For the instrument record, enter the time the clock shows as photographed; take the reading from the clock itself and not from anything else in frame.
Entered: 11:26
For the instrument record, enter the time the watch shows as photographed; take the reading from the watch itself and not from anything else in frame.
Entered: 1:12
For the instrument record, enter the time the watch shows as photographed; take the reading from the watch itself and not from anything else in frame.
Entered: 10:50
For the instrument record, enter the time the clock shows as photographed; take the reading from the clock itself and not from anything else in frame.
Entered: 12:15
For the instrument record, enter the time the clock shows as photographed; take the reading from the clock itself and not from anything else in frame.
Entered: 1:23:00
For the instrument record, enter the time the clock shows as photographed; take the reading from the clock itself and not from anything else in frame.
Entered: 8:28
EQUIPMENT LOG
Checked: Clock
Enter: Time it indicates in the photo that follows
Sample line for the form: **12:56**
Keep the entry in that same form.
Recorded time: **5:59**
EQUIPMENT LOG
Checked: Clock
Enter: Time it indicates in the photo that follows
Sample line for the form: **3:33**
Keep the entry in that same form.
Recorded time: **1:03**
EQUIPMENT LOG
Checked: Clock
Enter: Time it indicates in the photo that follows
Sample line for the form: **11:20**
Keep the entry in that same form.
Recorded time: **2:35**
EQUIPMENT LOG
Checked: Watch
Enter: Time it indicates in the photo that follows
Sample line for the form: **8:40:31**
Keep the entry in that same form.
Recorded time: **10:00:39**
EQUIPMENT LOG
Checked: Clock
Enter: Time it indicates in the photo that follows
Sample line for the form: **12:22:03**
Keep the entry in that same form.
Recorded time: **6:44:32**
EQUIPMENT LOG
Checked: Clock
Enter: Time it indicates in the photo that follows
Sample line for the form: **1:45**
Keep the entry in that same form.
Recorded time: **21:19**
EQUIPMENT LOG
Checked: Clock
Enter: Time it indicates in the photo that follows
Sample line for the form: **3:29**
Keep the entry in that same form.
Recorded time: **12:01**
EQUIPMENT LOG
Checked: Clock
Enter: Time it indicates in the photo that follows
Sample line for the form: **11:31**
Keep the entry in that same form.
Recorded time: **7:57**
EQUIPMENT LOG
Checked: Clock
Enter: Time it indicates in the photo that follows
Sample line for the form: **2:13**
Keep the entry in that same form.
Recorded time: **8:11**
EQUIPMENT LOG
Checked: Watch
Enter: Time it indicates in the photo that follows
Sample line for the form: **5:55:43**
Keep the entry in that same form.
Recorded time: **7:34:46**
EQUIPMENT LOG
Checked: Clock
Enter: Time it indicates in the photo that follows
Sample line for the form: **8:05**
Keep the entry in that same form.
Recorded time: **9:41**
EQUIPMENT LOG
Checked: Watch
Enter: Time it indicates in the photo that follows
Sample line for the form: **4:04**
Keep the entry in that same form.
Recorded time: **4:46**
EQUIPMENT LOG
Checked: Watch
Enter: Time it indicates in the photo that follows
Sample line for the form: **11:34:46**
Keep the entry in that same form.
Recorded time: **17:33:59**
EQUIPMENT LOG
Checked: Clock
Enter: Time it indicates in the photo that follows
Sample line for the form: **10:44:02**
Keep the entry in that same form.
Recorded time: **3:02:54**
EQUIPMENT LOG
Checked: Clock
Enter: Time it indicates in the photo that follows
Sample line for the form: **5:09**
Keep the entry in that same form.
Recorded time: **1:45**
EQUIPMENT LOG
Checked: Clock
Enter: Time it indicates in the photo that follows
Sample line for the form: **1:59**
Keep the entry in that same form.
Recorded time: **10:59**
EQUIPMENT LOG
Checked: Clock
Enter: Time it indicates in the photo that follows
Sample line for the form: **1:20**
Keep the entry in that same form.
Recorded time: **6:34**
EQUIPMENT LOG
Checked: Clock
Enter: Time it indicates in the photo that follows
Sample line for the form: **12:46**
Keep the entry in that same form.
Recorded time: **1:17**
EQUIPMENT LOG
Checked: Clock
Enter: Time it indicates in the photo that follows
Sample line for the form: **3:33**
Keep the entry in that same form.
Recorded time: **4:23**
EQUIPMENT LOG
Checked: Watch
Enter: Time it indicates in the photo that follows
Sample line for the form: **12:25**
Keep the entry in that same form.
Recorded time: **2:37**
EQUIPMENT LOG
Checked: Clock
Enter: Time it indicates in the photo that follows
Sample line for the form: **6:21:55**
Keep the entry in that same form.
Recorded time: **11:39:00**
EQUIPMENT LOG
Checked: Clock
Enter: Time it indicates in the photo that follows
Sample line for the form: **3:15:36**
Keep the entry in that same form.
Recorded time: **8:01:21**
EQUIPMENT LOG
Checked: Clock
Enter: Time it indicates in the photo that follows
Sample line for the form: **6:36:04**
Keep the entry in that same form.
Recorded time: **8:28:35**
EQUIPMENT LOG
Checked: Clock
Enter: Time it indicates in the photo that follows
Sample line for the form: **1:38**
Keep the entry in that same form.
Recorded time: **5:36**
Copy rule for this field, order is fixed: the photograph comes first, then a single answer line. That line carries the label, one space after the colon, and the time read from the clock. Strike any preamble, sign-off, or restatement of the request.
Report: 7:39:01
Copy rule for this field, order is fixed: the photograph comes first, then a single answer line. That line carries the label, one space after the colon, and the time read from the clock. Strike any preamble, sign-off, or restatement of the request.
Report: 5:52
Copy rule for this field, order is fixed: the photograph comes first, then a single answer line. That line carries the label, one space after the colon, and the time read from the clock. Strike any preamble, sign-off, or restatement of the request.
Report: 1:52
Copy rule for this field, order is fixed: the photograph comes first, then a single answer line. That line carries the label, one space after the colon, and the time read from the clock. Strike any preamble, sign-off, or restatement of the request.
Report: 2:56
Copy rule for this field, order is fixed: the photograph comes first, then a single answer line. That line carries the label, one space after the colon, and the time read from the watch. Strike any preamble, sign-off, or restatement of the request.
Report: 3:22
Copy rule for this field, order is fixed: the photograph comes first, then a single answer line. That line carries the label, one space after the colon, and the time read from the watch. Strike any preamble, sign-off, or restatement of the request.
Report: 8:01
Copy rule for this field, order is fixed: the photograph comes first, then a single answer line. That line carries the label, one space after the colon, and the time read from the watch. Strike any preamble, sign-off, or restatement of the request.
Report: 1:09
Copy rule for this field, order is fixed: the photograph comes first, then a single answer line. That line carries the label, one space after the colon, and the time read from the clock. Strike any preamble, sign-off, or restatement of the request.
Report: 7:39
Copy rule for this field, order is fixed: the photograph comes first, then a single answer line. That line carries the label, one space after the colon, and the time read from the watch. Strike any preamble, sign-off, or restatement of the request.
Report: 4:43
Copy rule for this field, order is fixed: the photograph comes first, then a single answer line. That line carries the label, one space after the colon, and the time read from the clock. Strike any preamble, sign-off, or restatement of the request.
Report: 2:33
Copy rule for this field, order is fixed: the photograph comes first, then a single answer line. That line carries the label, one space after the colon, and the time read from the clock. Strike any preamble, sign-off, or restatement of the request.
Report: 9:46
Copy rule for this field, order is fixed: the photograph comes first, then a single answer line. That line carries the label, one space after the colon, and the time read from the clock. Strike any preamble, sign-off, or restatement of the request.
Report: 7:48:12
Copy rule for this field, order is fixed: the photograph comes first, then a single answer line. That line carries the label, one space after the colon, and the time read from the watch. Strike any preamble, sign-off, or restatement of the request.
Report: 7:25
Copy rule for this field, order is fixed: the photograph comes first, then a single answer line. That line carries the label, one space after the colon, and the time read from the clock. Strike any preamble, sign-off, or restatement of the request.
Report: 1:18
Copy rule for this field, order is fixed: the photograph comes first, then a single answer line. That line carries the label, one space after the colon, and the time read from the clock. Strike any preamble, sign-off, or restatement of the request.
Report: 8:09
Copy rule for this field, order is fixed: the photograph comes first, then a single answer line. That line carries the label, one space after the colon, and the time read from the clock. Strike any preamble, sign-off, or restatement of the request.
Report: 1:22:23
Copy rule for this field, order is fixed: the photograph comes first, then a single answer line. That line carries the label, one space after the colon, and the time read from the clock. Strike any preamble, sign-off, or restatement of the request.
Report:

··········

Task statement:
Pick out every line above that contains the word "Entered" and copy each one in full.

Result for this exercise:
Entered: 11:26
Entered: 1:12
Entered: 10:50
Entered: 12:15
Entered: 1:23:00
Entered: 8:28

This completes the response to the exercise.